Sparse Vectors: in nature, if you have a huge vector representing, say a genome, most of the values (gens) are 0. Even more, the sparse solution is unique. This is why geneticists are able to crack out ADN. This also reminds me that in nature, interactions of 3 factors (or more) are rare. This is great for statistics in which we look for low interactions or no interactions (independent variables).

Probability and statistics: no need to explain what is this. But most of the big advances in the areas that are producing big information is going to require more than means and standard deviations. It took almost a year to generate enough collitions and, just then, be able to confirm the Gibbs Bosson with 5 sigmas, a statisc.

On the infinite and beyond:  well, basically calculus. A good understanding of certain concepts such as limits, derivatives, singularities.

Others: Markov chains (random walks), generative models for producing graphs (richer gets richer concept), giant components, ranking and voting (and its problems), boosting, zero knowledge proof, sampling (accepting you cannot store or process all the information, how can you sample to get the right answer?)

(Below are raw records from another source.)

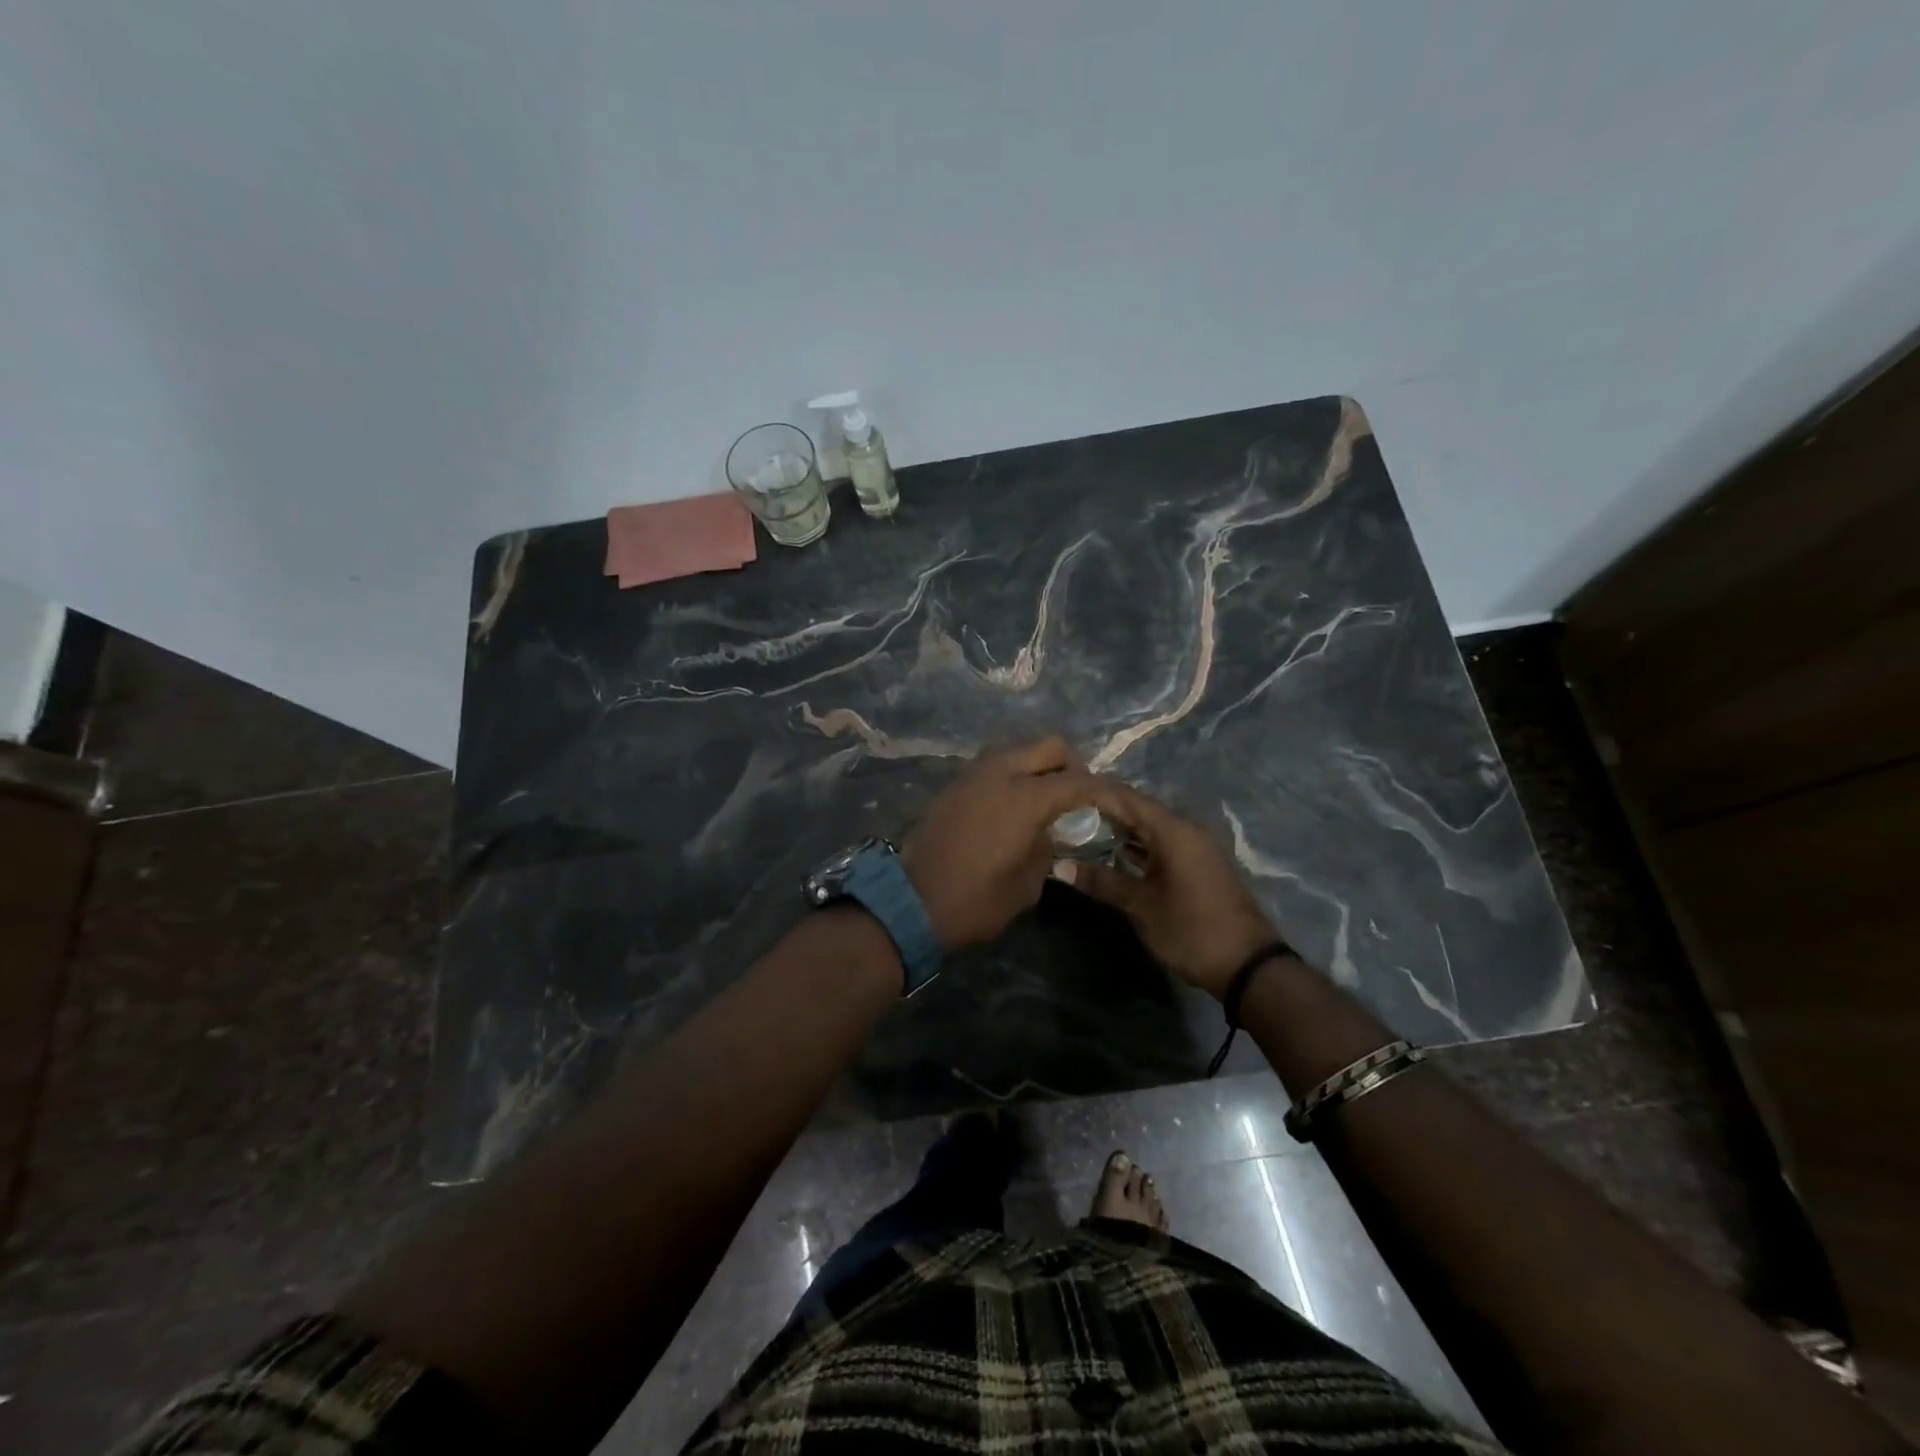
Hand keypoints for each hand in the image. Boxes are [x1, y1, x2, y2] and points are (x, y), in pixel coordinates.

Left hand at [902, 737, 1100, 950]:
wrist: (912, 902)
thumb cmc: (977, 900)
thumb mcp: (1028, 882)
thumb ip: (1047, 845)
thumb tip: (1048, 829)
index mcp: (1026, 797)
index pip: (1078, 780)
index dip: (1104, 790)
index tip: (1116, 802)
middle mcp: (1001, 772)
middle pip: (1049, 745)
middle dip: (1071, 765)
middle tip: (1077, 795)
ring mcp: (973, 773)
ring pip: (1018, 749)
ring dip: (1037, 766)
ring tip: (1044, 799)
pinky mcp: (954, 783)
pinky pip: (994, 765)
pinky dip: (1011, 774)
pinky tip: (1013, 805)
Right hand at [1064, 780, 1282, 998]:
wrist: (1248, 965)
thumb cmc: (1191, 929)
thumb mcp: (1141, 906)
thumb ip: (1101, 881)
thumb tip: (1059, 867)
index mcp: (1173, 829)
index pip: (1124, 797)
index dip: (1092, 793)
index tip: (1060, 795)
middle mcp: (1185, 828)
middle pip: (1137, 808)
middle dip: (1101, 810)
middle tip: (1064, 814)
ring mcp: (1194, 846)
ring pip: (1149, 826)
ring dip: (1118, 828)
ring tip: (1079, 831)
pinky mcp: (1197, 863)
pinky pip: (1161, 842)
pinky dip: (1137, 845)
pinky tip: (1111, 854)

In general the good news is that if you have huge information and you lose some, you are still able to find all the answers because the structure and properties doesn’t change. This reminds me “The library of Babel” of Jorge Luis Borges.

Hopcroft points out seven problems in the new directions of computer science:

  1. Track ideas in scientific literature (a machine who tells you the key articles of a particular topic)
  2. Evolution of communities in social networks
  3. Extract information from unstructured data sources}
  4. Processing massive data sets and streams
  5. Detecting signals from noise
  6. Dealing with high dimensional data
  7. Much more application oriented…

It sounds a bit like Cultureplex, doesn’t it?

“The information age is a fundamental revolution that is changing all aspects of our lives. Those individuals, institutions and nations who recognize this change and position themselves for the future will benefit enormously” John E. Hopcroft.